How Will This Impact U.S. Taxpayers?
Although the United States did not sign the MLI, the instrument will still impact many U.S. multinational corporations. This is because the MLI will amend many non-U.S. treaties that affect the tax consequences for foreign-to-foreign relationships within multinational groups. U.S. multinational corporations should pay particular attention to the provisions regarding the principal purpose test (PPT) and mandatory binding arbitration.
Under the PPT, if one of the principal purposes of transactions or arrangements is to obtain treaty benefits, these benefits would be denied unless it is established that granting these benefits would be in accordance with the object of the provisions of the treaty. The United States embraces the “limitations on benefits” article, which is more objective than the PPT, rather than the PPT which is more subjective. The PPT was embraced by all of the countries that signed the MLI on June 7. As a result of the PPT, U.S. companies will have to ensure that their offshore operations have a valid business purpose beyond a tax benefit; otherwise, they will risk being denied treaty benefits. In addition, the MLI could lead to a higher overall effective tax rate for multinational corporations as a result of the strong anti-avoidance measures. U.S. multinational corporations may need to restructure to try to find the most tax-optimal structure in the post-MLI landscape.

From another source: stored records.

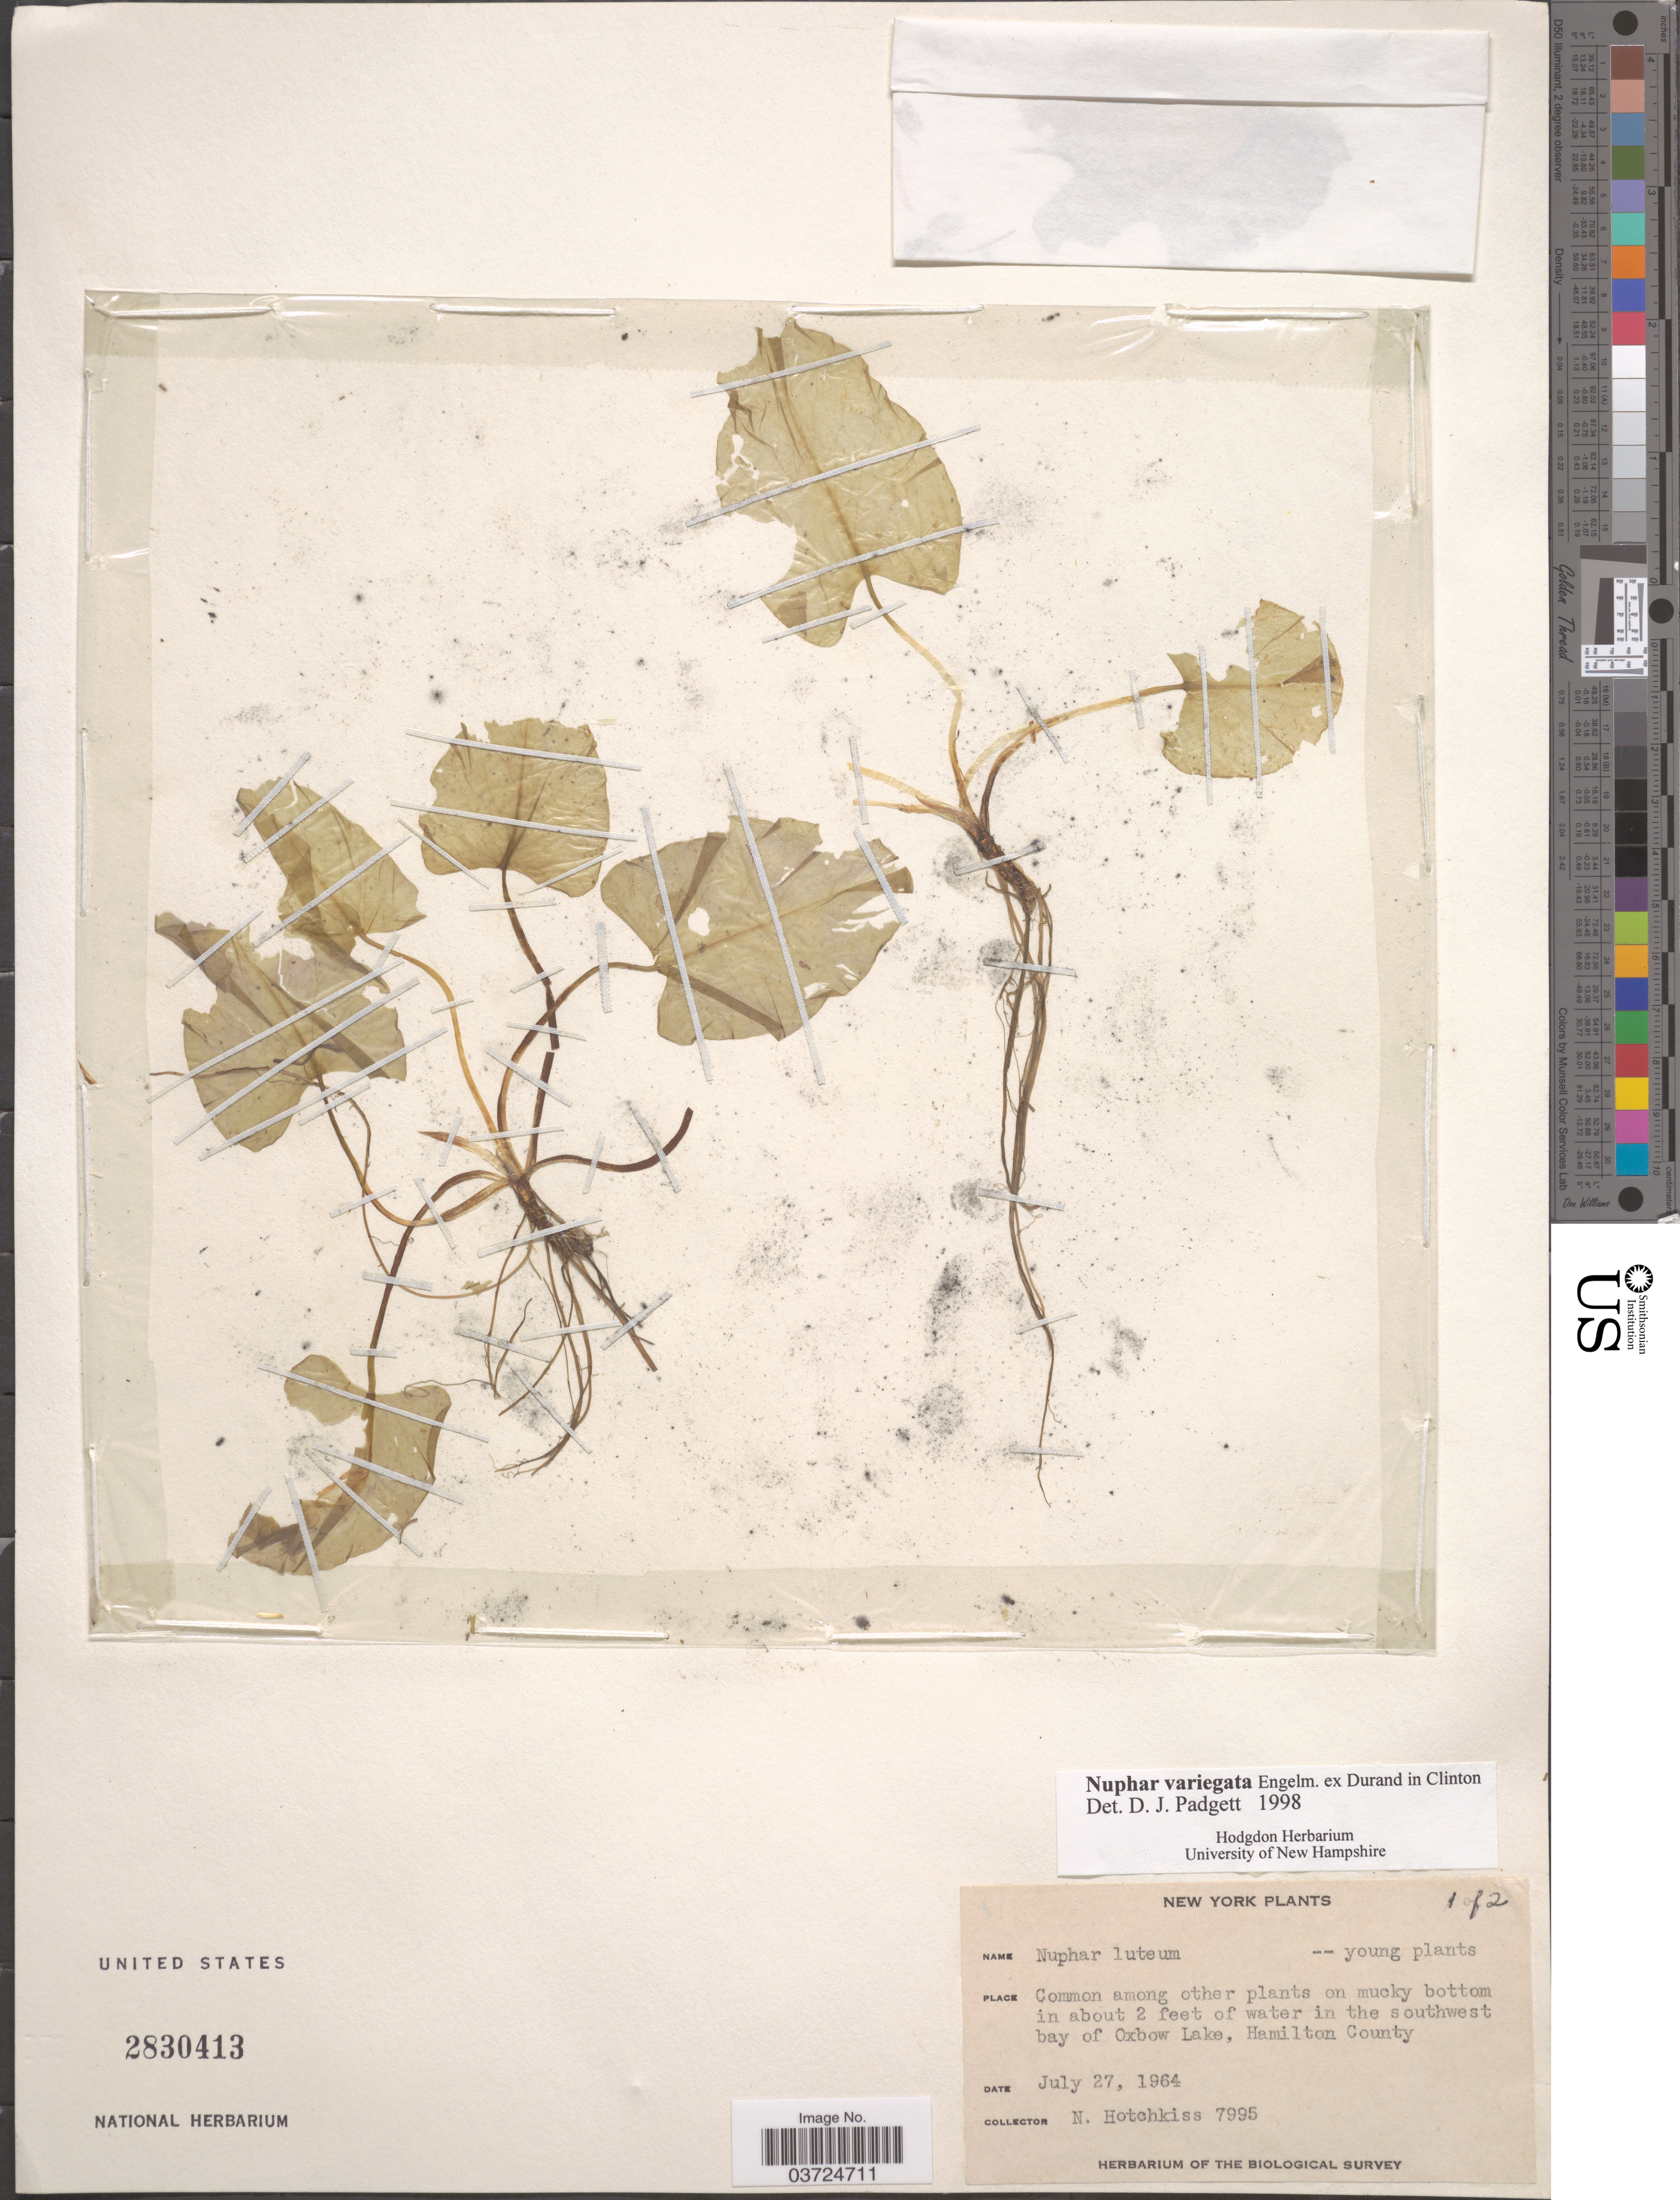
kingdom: Plantae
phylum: Tracheophyta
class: Magnoliopsida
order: Nymphaeales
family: Nymphaeaceae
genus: Nuphar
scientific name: Nuphar variegata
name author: Engelm. ex Durand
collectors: N. Hotchkiss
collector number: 7995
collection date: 1964-07-27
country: United States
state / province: New York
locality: Among other plants on mucky bottom in about 2 feet of water in the southwest bay of Oxbow Lake, Hamilton County.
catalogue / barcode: US 2830413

U.S. multinational corporations will also want to monitor which countries adopt the provision for mandatory binding arbitration of cross-border tax disputes, which is part of the Action 14 initiative. Cross-border tax disputes will likely become more common as more countries adopt other concepts from the BEPS project, which will cause more instances of overlapping tax claims. Treaties that include mandatory binding arbitration will provide taxpayers with more certainty and predictability on the resolution of any double taxation disputes that may arise.
Luckily, it will take some time before the MLI will be in full effect, so U.S. multinational corporations will have time to start considering the consequences the MLI may have on them and to plan for any necessary changes to their structures.